> [Data in this exercise]:
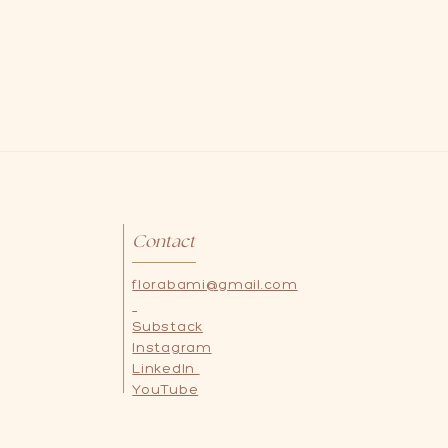
Contact
florabami@gmail.com
Substack
Instagram
LinkedIn
YouTube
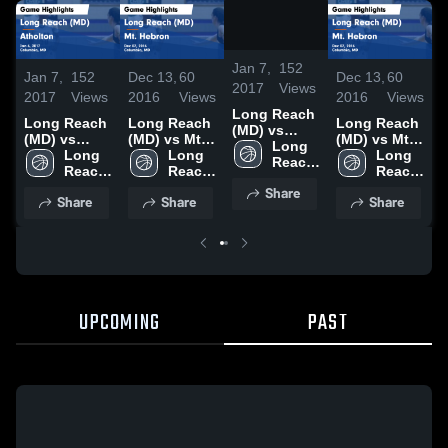
/
1:14
Jan 7,
152
Jan 7,
152
Dec 13,
60
Dec 13,
60
J
2017
Views
2017
Views
2016
Views
2016
Views
2
Long Reach
Long Reach
Long Reach
Long Reach
(MD) vs
(MD) vs
(MD) vs Mt.
(MD) vs Mt.
(
Atholton
Long 
Atholton
Long 
Hebron
Long 
Hebron
Long 
A
Game
Reach 
Game
Reach 
Game
Reach 
Game
Reach 
Highlights -
High 
Highlights -
High 
Highlights -
High 
Highlights -
High 
H
Share
Jan 6, 2017
School 
Share
Share
Share
Jan 6, 2017
School 
Dec 07, 2016
School 
Dec 07, 2016
School 
J
(MD)
(MD)
(MD)
(MD)
UPCOMING
PAST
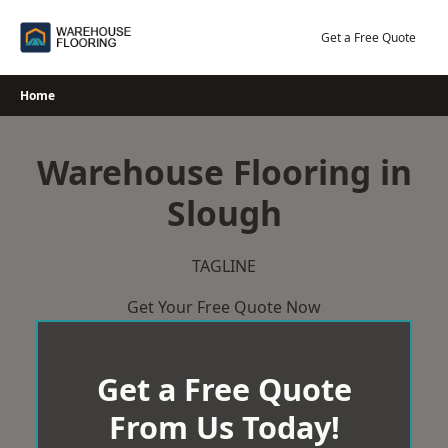
Skip
to
Get a Free Quote
content
Home
Warehouse Flooring in
Slough
TAGLINE
Get Your Free Quote Now
Get a Free Quote
From Us Today!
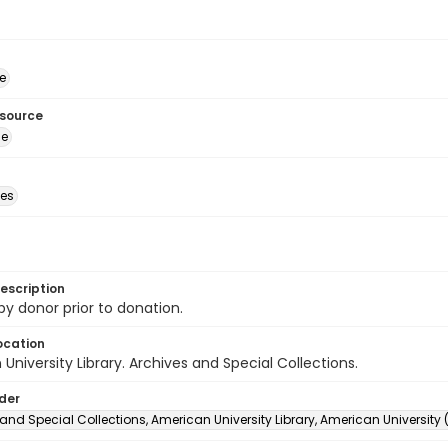
e
esource
ge
des
escription
 by donor prior to donation.
ocation
University Library. Archives and Special Collections.
lder
and Special Collections, American University Library, American University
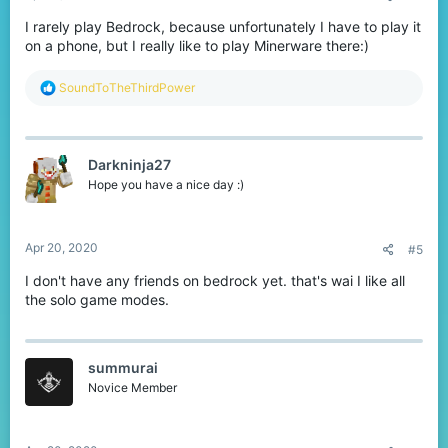
I rarely play Bedrock, because unfortunately I have to play it
on a phone, but I really like to play Minerware there:)
R
SoundToTheThirdPower
e
a
c
t
Darkninja27
i
o
Hope you have a nice day :)
n
s
:
Apr 20, 2020
#5
I don't have any friends on bedrock yet. that's wai I like all
the solo game modes.
summurai
Novice Member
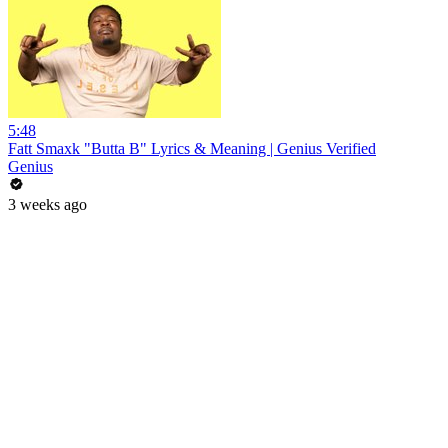
5:48
Fatt Smaxk "Butta B" Lyrics & Meaning | Genius Verified
Genius
3 weeks ago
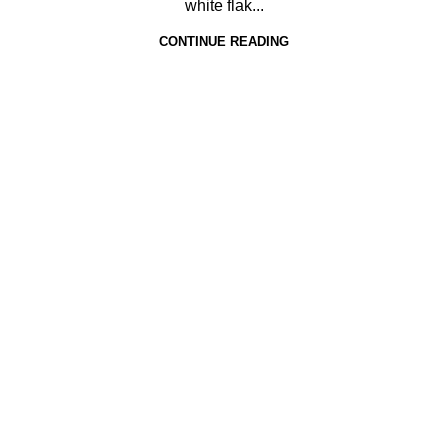
white flak...
CONTINUE READING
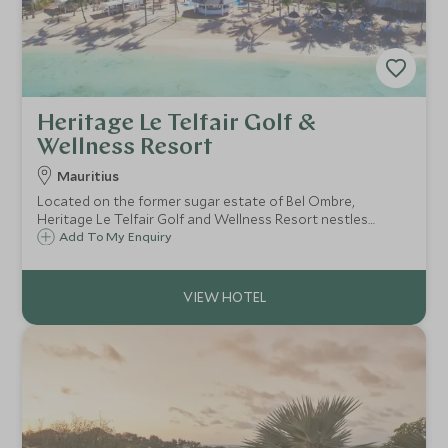
Heritage Le Telfair Golf &
Wellness Resort
Mauritius
Located on the former sugar estate of Bel Ombre,
Heritage Le Telfair Golf and Wellness Resort nestles
between the dreamy turquoise waters of the Indian
Add To My Enquiry
Ocean and the lush rolling hills of the south coast of
Mauritius.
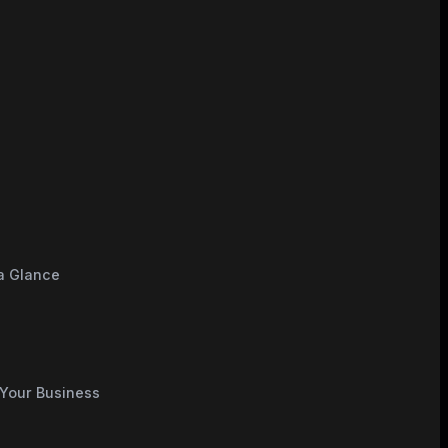
e
 a Glance
 Your Business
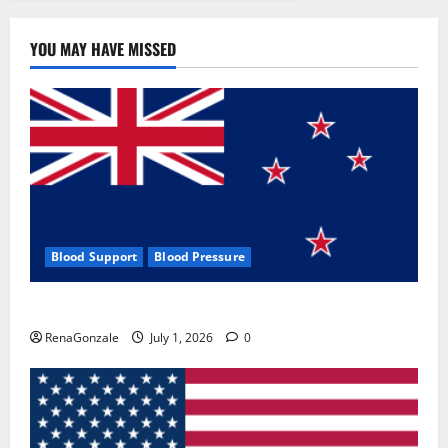
YOU MAY HAVE MISSED
Blood Support
Blood Pressure
Zentava Glycogen Control Get Exclusive Offers!?
RenaGonzale
July 1, 2026
0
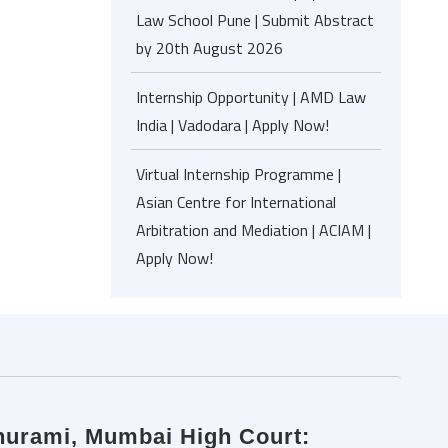
Law School Pune | Submit Abstract
by 20th August 2026
Internship Opportunity | AMD Law
India | Vadodara | Apply Now!
Virtual Internship Programme |
Asian Centre for International
Arbitration and Mediation | ACIAM |
Apply Now!
hurami, Mumbai High Court:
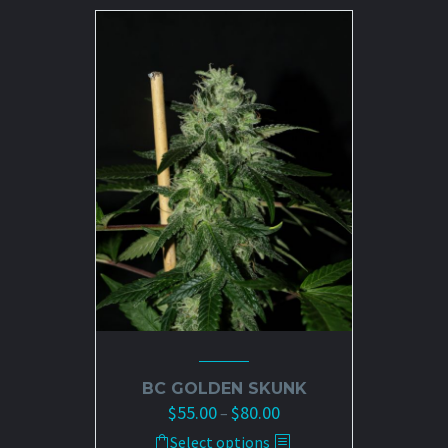
$80.00
multiple
variants.
The
options
may
be
chosen
on
the
product
page
BC GOLDEN SKUNK
$
55.00
$
80.00
Price
–
range:
This
Select options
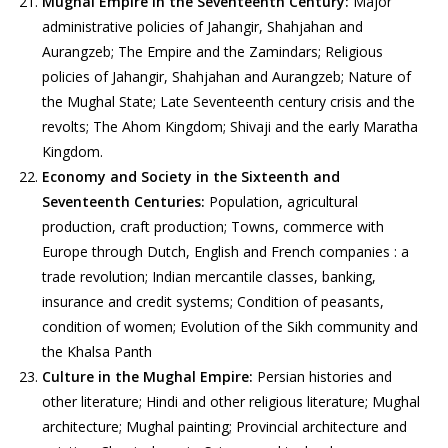
Mughal Empire in the Seventeenth Century:
Major
administrative policies of Jahangir, Shahjahan and
Aurangzeb; The Empire and the Zamindars; Religious
policies of Jahangir, Shahjahan and Aurangzeb; Nature of
the Mughal State; Late Seventeenth century crisis and the
revolts; The Ahom Kingdom; Shivaji and the early Maratha
Kingdom.
Economy and Society in the Sixteenth and
Seventeenth Centuries:
Population, agricultural
production, craft production; Towns, commerce with
Europe through Dutch, English and French companies : a
trade revolution; Indian mercantile classes, banking,
insurance and credit systems; Condition of peasants,
condition of women; Evolution of the Sikh community and
the Khalsa Panth
Culture in the Mughal Empire:
Persian histories and
other literature; Hindi and other religious literature; Mughal
architecture; Mughal painting; Provincial architecture and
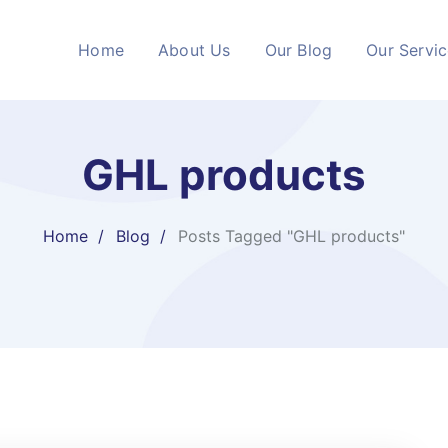
Home
About Us
Our Blog
Our Servi
GHL products
Home
Blog
Posts Tagged "GHL products"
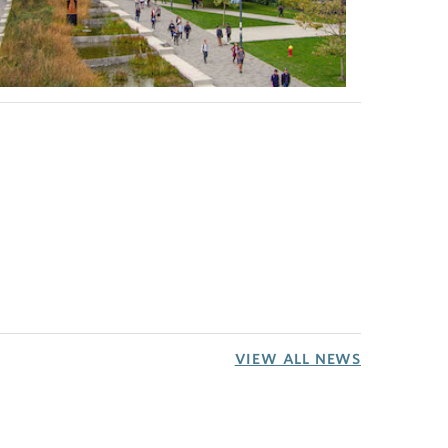
VIEW ALL NEWS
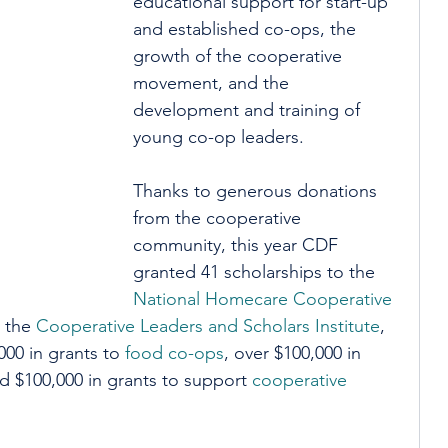
educational support for start-up 
and established co-ops, the 
growth of the cooperative 
movement, and the 
development and training of 
young co-op leaders. 
Thanks to generous donations 
from the cooperative 
community, this year CDF 
granted 41 scholarships to the 
National Homecare Cooperative 
 the 
Cooperative Leaders and Scholars Institute
, 
00 in grants to 
food co-ops
, over $100,000 in 
nd $100,000 in grants to support 
cooperative 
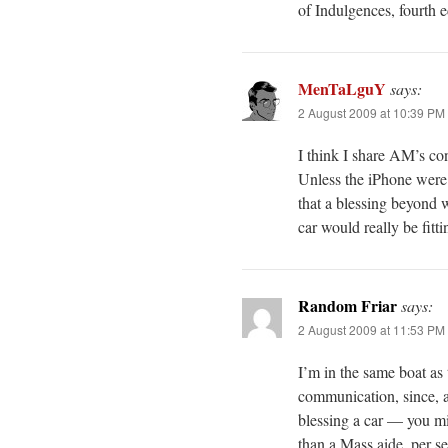
of Indulgences, fourth e
MenTaLguY
says:
2 August 2009 at 10:39 PM
I think I share AM’s con
Unless the iPhone were 
that a blessing beyond 
car would really be fitti
Random Friar
says:
2 August 2009 at 11:53 PM
I’m in the same boat as
communication, since, a
blessing a car — you mig
than a Mass aide, per se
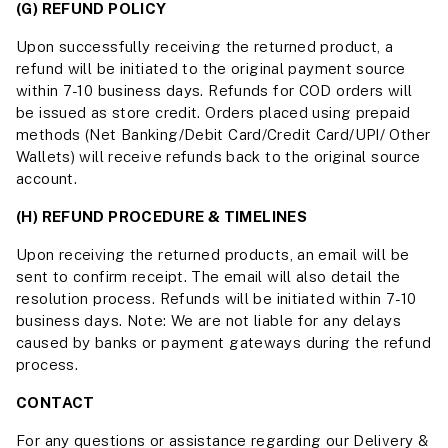
(G) REFUND POLICY
Upon successfully receiving the returned product, a
refund will be initiated to the original payment source
within 7-10 business days. Refunds for COD orders will
be issued as store credit. Orders placed using prepaid
methods (Net Banking/Debit Card/Credit Card/UPI/ Other
Wallets) will receive refunds back to the original source
account.
(H) REFUND PROCEDURE & TIMELINES
Upon receiving the returned products, an email will be
sent to confirm receipt. The email will also detail the
resolution process. Refunds will be initiated within 7-10
business days. Note: We are not liable for any delays
caused by banks or payment gateways during the refund
process.
CONTACT
For any questions or assistance regarding our Delivery &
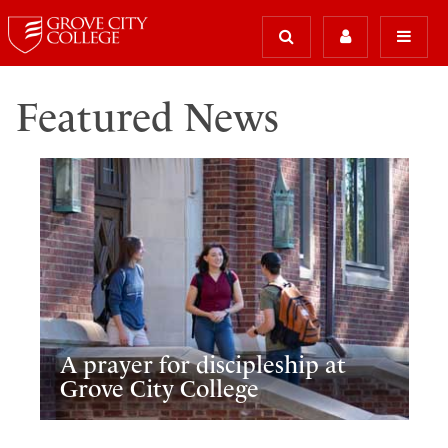
Featured News
A prayer for discipleship at
Grove City College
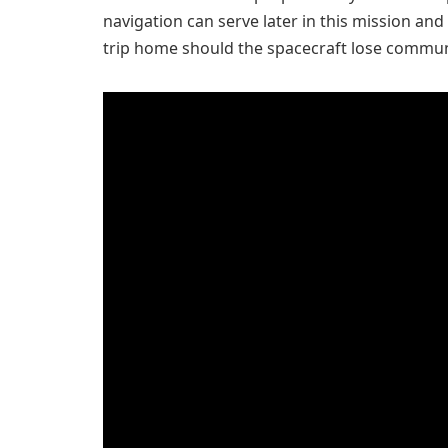
navigation can serve later in this mission and
trip home should the spacecraft lose commun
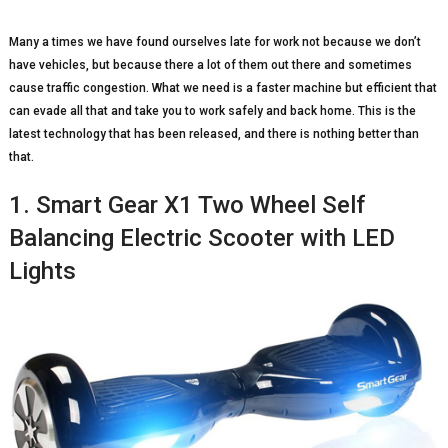
Many a times we have found ourselves late for work not because we don’t
have vehicles, but because there a lot of them out there and sometimes
cause traffic congestion. What we need is a faster machine but efficient that
can evade all that and take you to work safely and back home. This is the
latest technology that has been released, and there is nothing better than
that.
1. Smart Gear X1 Two Wheel Self
Balancing Electric Scooter with LED
Lights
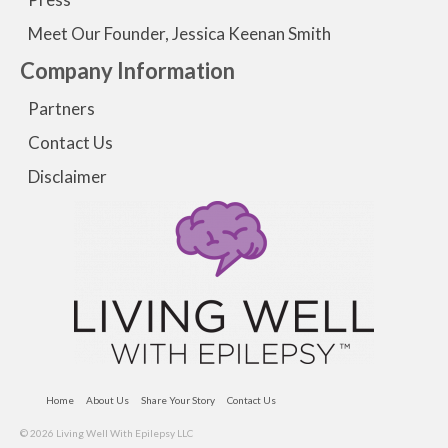
Meet Our Founder, Jessica Keenan Smith
Company Information
Partners
Contact Us
Disclaimer
Home
About Us
Share Your Story
Contact Us
© 2026 Living Well With Epilepsy LLC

> [Work instructions]: Could you transcribe the records above exactly, leaving every picture out?

> [Answer box]:
Contact
florabami@gmail.com
Substack
Instagram
LinkedIn
YouTube
/
1:14
Jan 7,
152
Jan 7,
152
Dec 13,
60
Dec 13,
60
J
2017
Views
2017
Views
2016
Views
2016
Views
2
Long Reach
Long Reach
Long Reach
Long Reach
(MD) vs
(MD) vs
(MD) vs Mt.
(MD) vs Mt.
(
Atholton
Long 
Atholton
Long 
Hebron
Long 
Hebron
Long 
A
Game
Reach 
Game
Reach 
Game
Reach 
Game
Reach 
Highlights -
High 
Highlights -
High 
Highlights -
High 
Highlights -
High 
H
Share
Jan 6, 2017
School 
Share
Share
Share
Jan 6, 2017
School 
Dec 07, 2016
School 
Dec 07, 2016
School 
J
(MD)
(MD)
(MD)
(MD)
UPCOMING
PAST
Skip
to
Get a Free Quote
content
Home
Warehouse Flooring in
Slough
TAGLINE
Get Your Free Quote Now
Get a Free Quote
From Us Today!
e
esource
ge
des
escription
 by donor prior to donation.
ocation
University Library. Archives and Special Collections.
lder
and Special Collections, American University Library, American University
I rarely play Bedrock, because unfortunately I have to play it
on a phone, but I really like to play Minerware there:)
R
SoundToTheThirdPower
e
a
c
t
Darkninja27
i
o
Hope you have a nice day :)
n
s
:
Apr 20, 2020
#5
I don't have any friends on bedrock yet. that's wai I like all
the solo game modes.
summurai
Novice Member
5:48
Fatt Smaxk "Butta B" Lyrics & Meaning | Genius Verified
Genius
3 weeks ago
white flak...
CONTINUE READING
Heritage Le Telfair Golf &
Wellness Resort
Mauritius
Located on the former sugar estate of Bel Ombre,
Heritage Le Telfair Golf and Wellness Resort nestles
between the dreamy turquoise waters of the Indian
Add To My Enquiry
Ocean and the lush rolling hills of the south coast of
Mauritius.
e
 a Glance
 Your Business
YOU MAY HAVE MISSED
Blood Support
Blood Pressure
Zentava Glycogen Control Get Exclusive Offers!?
RenaGonzale
July 1, 2026
0
Law School Pune | Submit Abstract
by 20th August 2026
Internship Opportunity | AMD Law
India | Vadodara | Apply Now!
Virtual Internship Programme |
Asian Centre for International
Arbitration and Mediation | ACIAM |
Apply Now!
hurami, Mumbai High Court:
$80.00
multiple
variants.
The
options
may
be
chosen
on
the
product
page
BC GOLDEN SKUNK
$
55.00
$
80.00
Price
–
range:
This
Select options
Mughal Empire in the Seventeenth Century:
Major
administrative policies of Jahangir, Shahjahan and
Aurangzeb; The Empire and the Zamindars; Religious
policies of Jahangir, Shahjahan and Aurangzeb; Nature of
the Mughal State; Late Seventeenth century crisis and the
revolts; The Ahom Kingdom; Shivaji and the early Maratha
Kingdom.
Economy and Society in the Sixteenth and
Seventeenth Centuries:
Population, agricultural
production, craft production; Towns, commerce with
Europe through Dutch, English and French companies : a
trade revolution; Indian mercantile classes, banking,
insurance and credit systems; Condition of peasants,
condition of women; Evolution of the Sikh community and
the Khalsa Panth
Culture in the Mughal Empire:
Persian histories and
other literature; Hindi and other religious literature; Mughal
architecture; Mughal painting; Provincial architecture and
Home
About Us
Our Blog
Our Servi
GHL products
Home
Blog
Posts Tagged "GHL products"
VIEW ALL NEWS
educational support for start-up 
and established co-ops, the 
growth of the cooperative 
movement, and the 
development and training of 
young co-op leaders. 
Thanks to generous donations 
from the cooperative 
community, this year CDF 
granted 41 scholarships to the 
National Homecare Cooperative 
 the 
Cooperative Leaders and Scholars Institute
, 
00 in grants to 
food co-ops
, over $100,000 in 
nd $100,000 in grants to support 
cooperative 
of Indulgences, fourth e
MenTaLguY
says:
2 August 2009 at 10:39 PM
I think I share AM’s con
Unless the iPhone were 
that a blessing beyond 
car would really be fitti
Random Friar
says:
2 August 2009 at 11:53 PM
I’m in the same boat as
communication, since, a
blessing a car — you mig
than a Mass aide, per se
(G) REFUND POLICY
Upon successfully receiving the returned product, a
refund will be initiated to the original payment source
within 7-10 business days. Refunds for COD orders will
be issued as store credit. Orders placed using prepaid
methods (Net Banking/Debit Card/Credit Card/UPI/ Other
Wallets) will receive refunds back to the original source
account.
(H) REFUND PROCEDURE & TIMELINES
Upon receiving the returned products, an email will be
sent to confirm receipt. The email will also detail the
resolution process. Refunds will be initiated within 7-10
business days. Note: We are not liable for any delays
caused by banks or payment gateways during the refund
process.
CONTACT
For any questions or assistance regarding our Delivery &
Featured News
A prayer for discipleship at
Grove City College
navigation can serve later in this mission and
trip home should the spacecraft lose commun
Many a times we have found ourselves late for work not because we don’t
have vehicles, but because there a lot of them out there and sometimes
cause traffic congestion. What we need is a faster machine but efficient that
can evade all that and take you to work safely and back home. This is the
latest technology that has been released, and there is nothing better than
that.
1. Smart Gear X1 Two Wheel Self
Balancing Electric Scooter with LED
Lights
Meet Our Founder, Jessica Keenan Smith
Company Information
Partners
Contact Us
Disclaimer
Home
About Us
Share Your Story
Contact Us
© 2026 Living Well With Epilepsy LLC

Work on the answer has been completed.